Exclusive: Two Manus Island detainees react to the news of the detention center's closure
At least 800 men are still in the center, some of whom have been there for three years
When Sudanese refugee Aziz Adam landed on Christmas Island, in Australian territory, he thought his days of horror and torture were over.
Fleeing without his family, under threat of death for being a member of the wrong tribe in Sudan, he told CNN he would rather die in the ocean than be tortured in his home country.
But when he was transferred to Australia’s remote detention center on Manus Island in 2013, he realized his trauma had only just begun.
“They just want us to die. For the last three years we were under heavy, systematic torture (which) aim to force us to go back … Hundreds of us lost their minds completely,” he said.
According to the Australian Immigration Department, as of June 30, 854 men were still being held in the detention center on Manus Island in Papua New Guinea, which was set up as part of a deal between the Australian and PNG governments.
Men who have tried to reach Australia by boat are sent there while their asylum claims are processed.

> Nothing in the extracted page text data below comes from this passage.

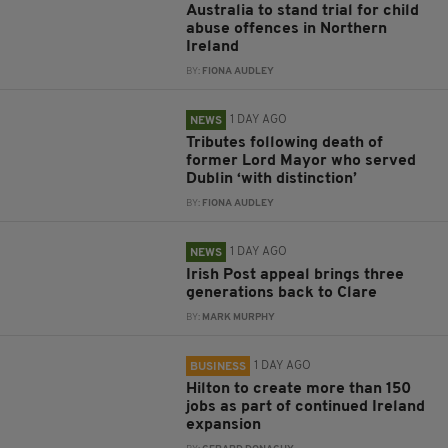
Australia to stand trial for child
abuse offences in Northern
Ireland
BY:
FIONA AUDLEY
1 DAY AGO
NEWS
Tributes following death of
former Lord Mayor who served
Dublin ‘with distinction’
BY:
FIONA AUDLEY
1 DAY AGO
NEWS
Irish Post appeal brings three
generations back to Clare
BY:
MARK MURPHY
1 DAY AGO
BUSINESS
Hilton to create more than 150
jobs as part of continued Ireland
expansion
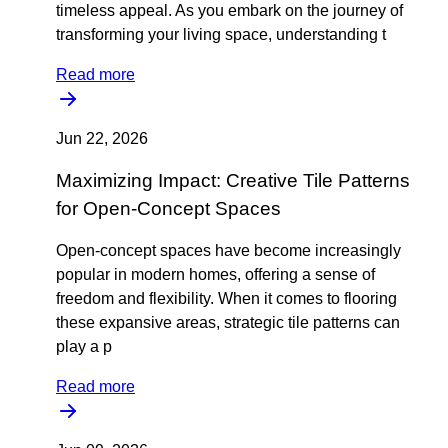
timeless appeal. As you embark on the journey of
transforming your living space, understanding t
Read more
Jun 22, 2026
Maximizing Impact: Creative Tile Patterns
for Open-Concept Spaces
Open-concept spaces have become increasingly
popular in modern homes, offering a sense of
freedom and flexibility. When it comes to flooring
these expansive areas, strategic tile patterns can
play a p
Read more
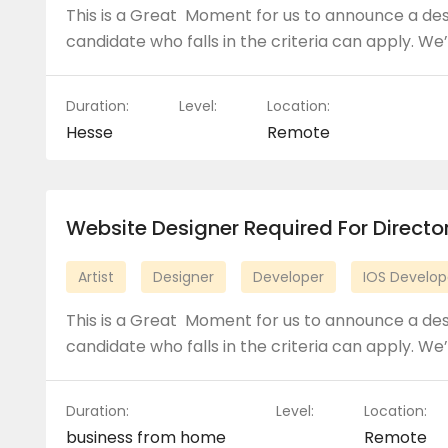
This is a Great Moment for us to announce a de
candidate who falls in the criteria can apply. We’
Duration:
Level:
Location:
Hesse
Remote
Website Designer Required For Direct
Artist
Designer
Developer
IOS Develop
This is a Great Moment for us to announce a de
candidate who falls in the criteria can apply. We’
Duration:
Level:
Location:
business from home
Remote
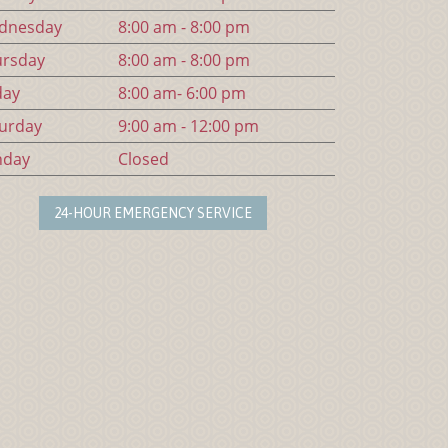
d
nesday
8:00 am - 8:00 pm
urs
day
8:00 am - 8:00 pm
day
8:00 am- 6:00 pm
urday
9:00 am - 12:00 pm
n
day
Closed
24-HOUR EMERGENCY SERVICE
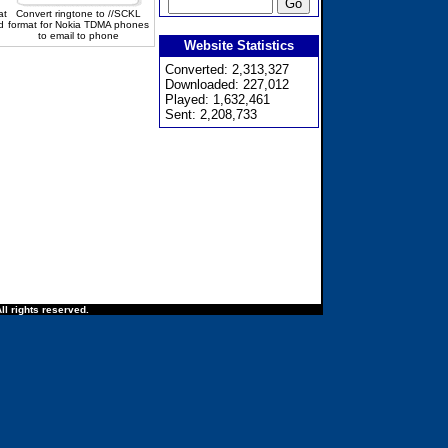
at
Convert ringtone to //SCKL
d
format for Nokia TDMA phones
to email to phone
Website Statistics
Converted: 2,313,327
Downloaded: 227,012
Played: 1,632,461
Sent: 2,208,733
ll rights reserved.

The governments announced on Thursday they were working to close the controversial center.
But for the detainees, who spoke to CNN in a series of WhatsApp messages from inside the compound, the closure of Manus Island doesn’t come as a relief. It’s just another step in a journey that has led them from danger to misery and despair.
Aziz: ‘I thought my life will be hundreds of times better’
In just under a month, it will be the third anniversary of 25-year-old Sudanese refugee Aziz Adam’s arrival on Manus Island.
“I am belonging (to) an African tribe called the Zaghawa,” he told CNN. “The (Sudanese) government decided to hunt every Zaghawa, kids, adults, including old people - torturing and killing them.”